DATA PROVIDED »

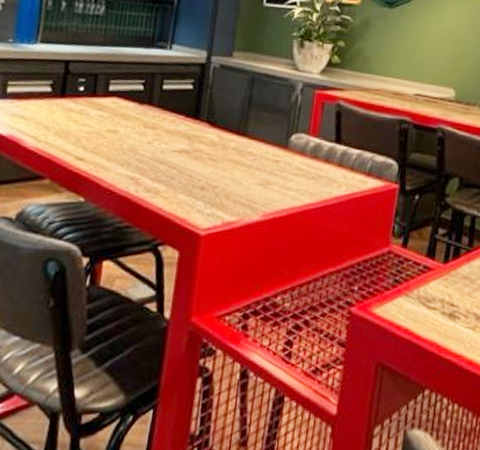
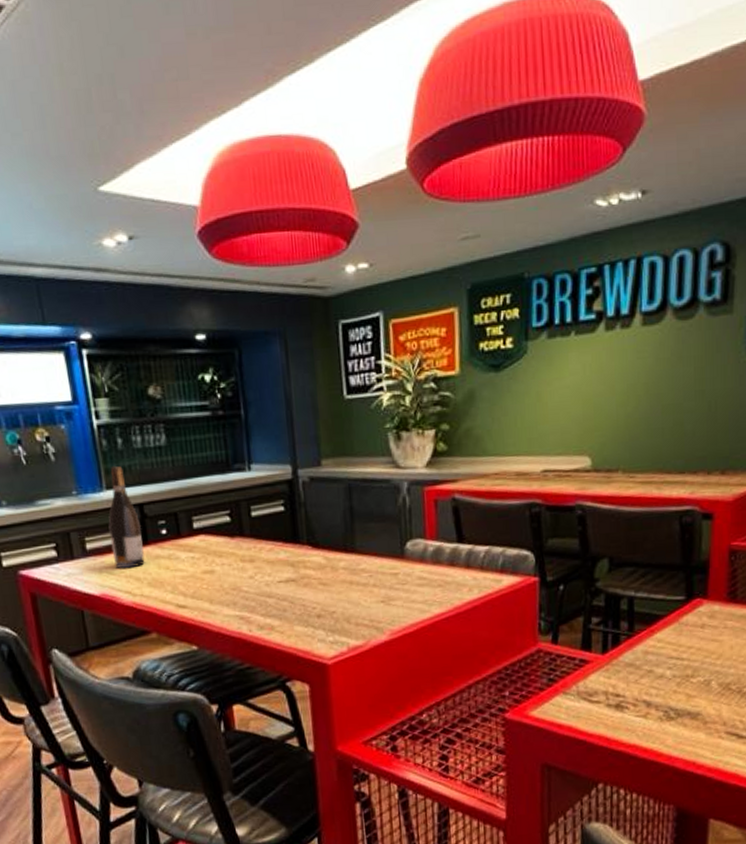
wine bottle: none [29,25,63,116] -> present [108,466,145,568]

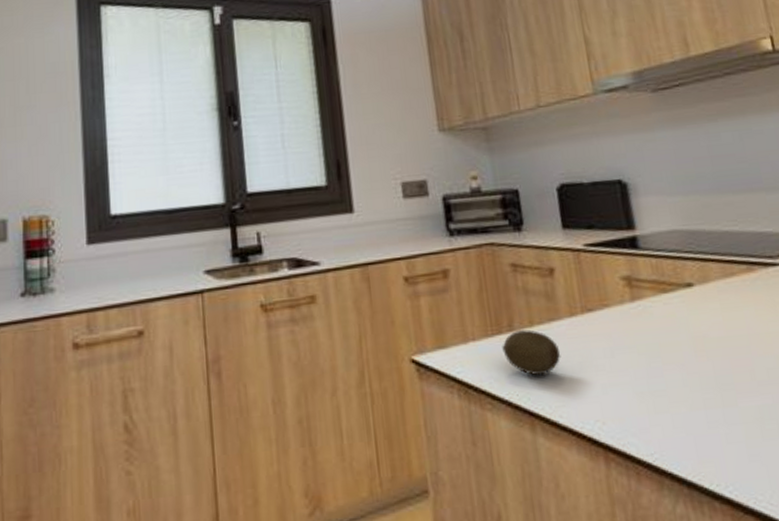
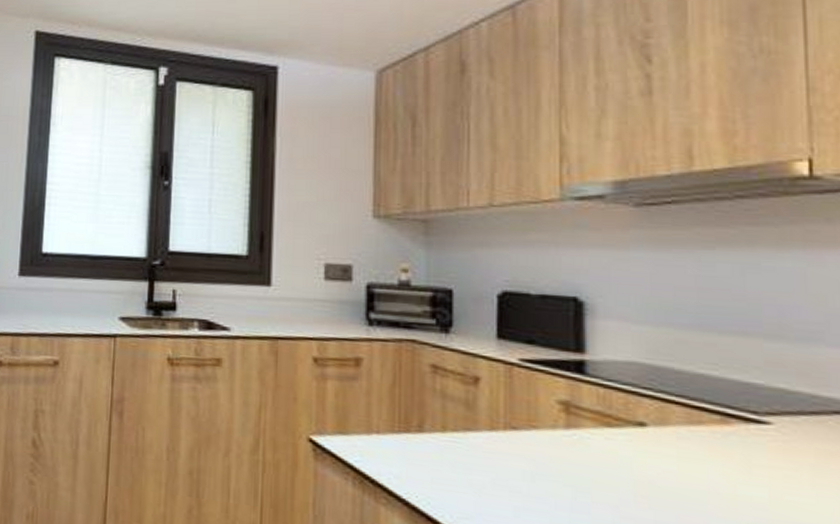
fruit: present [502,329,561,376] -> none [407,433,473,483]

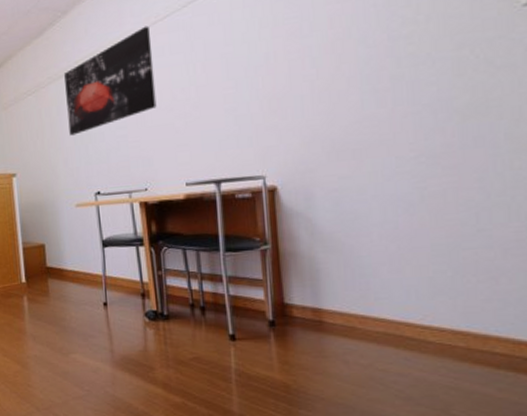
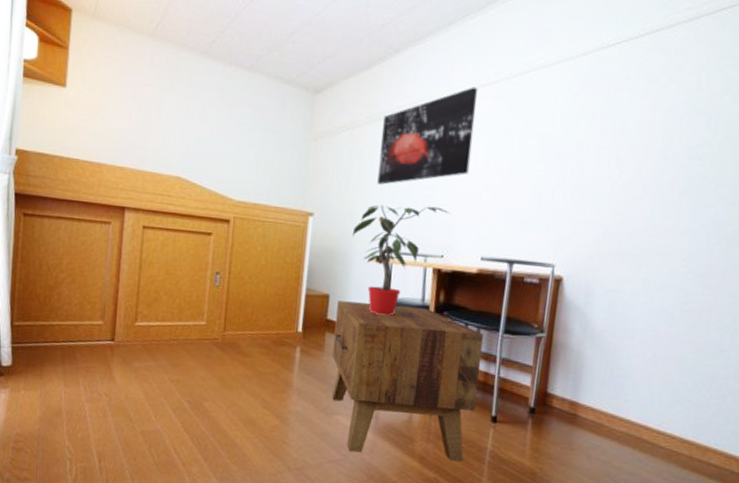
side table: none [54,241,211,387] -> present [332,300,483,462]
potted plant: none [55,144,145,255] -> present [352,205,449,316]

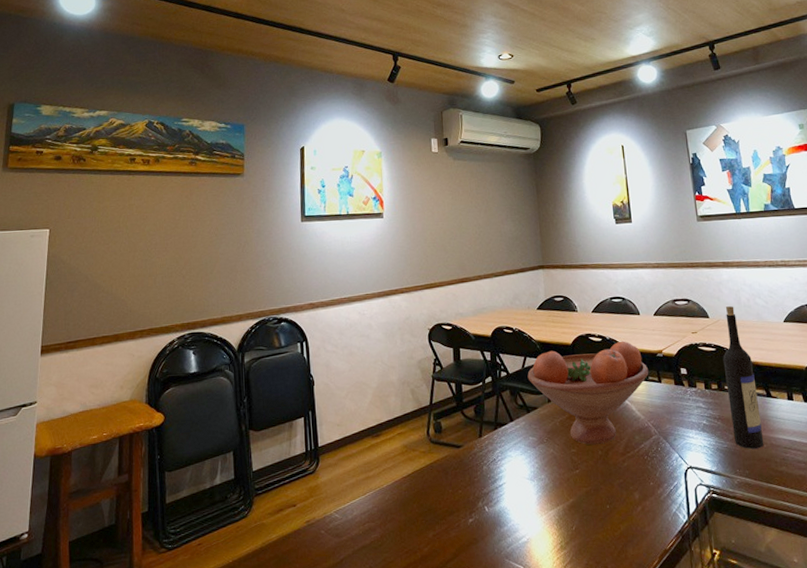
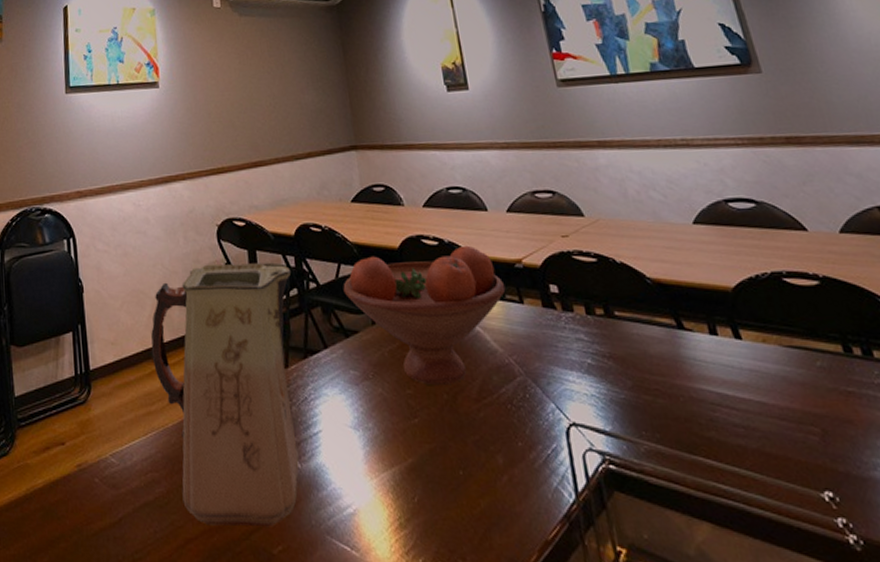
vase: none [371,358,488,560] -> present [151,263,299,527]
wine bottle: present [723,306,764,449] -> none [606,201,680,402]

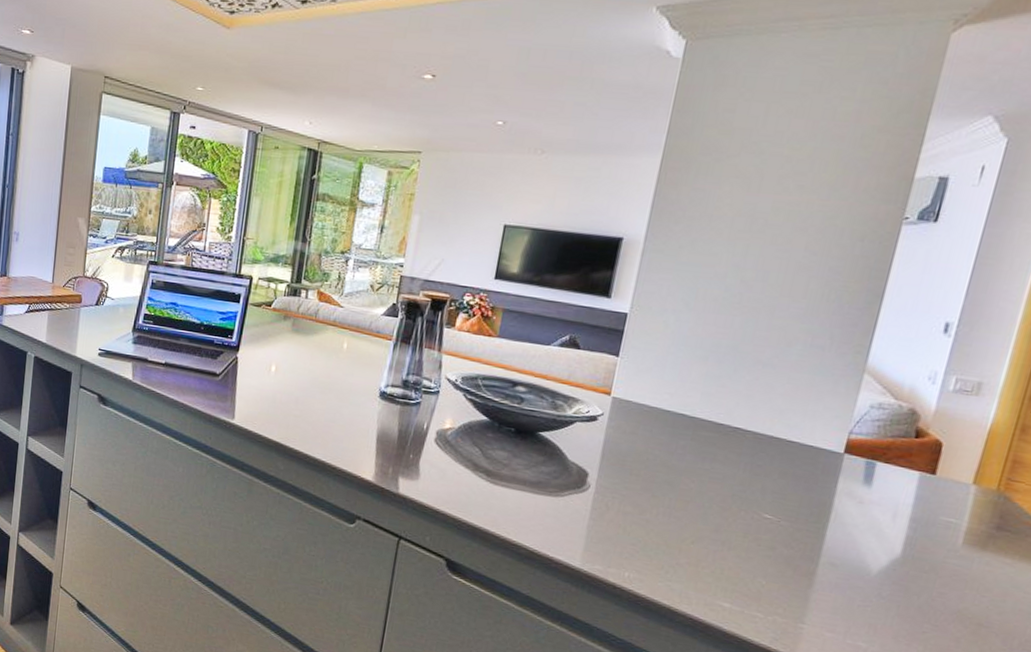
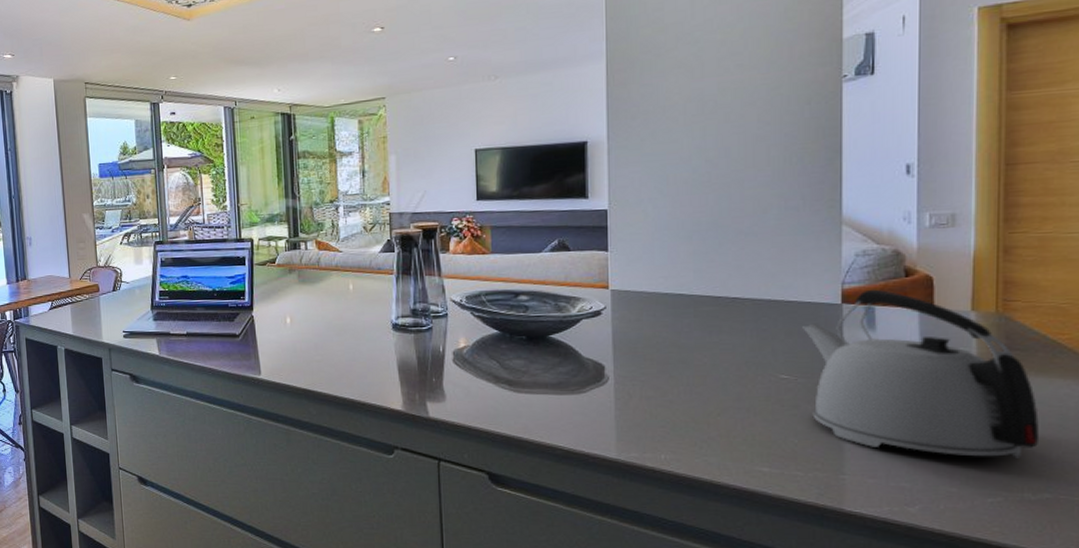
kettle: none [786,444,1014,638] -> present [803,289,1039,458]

PROBLEM REQUIREMENTS » An exact copy of the entries above is required; pictures are not part of it.

TASK SOLUTION »
wine bottle: none [29,25,63,116] -> present [108,466,145,568]

fruit: present [502,329,561,376] -> none [407,433,473,483]

side table: none [54,241,211,387] -> present [332,300,483,462]
potted plant: none [55,144,145,255] -> present [352,205,449,316]

vase: none [371,358,488,560] -> present [151,263,299,527]
wine bottle: present [723,306,764,449] -> none [606,201,680,402]

kettle: none [786,444,1014,638] -> present [803,289,1039,458]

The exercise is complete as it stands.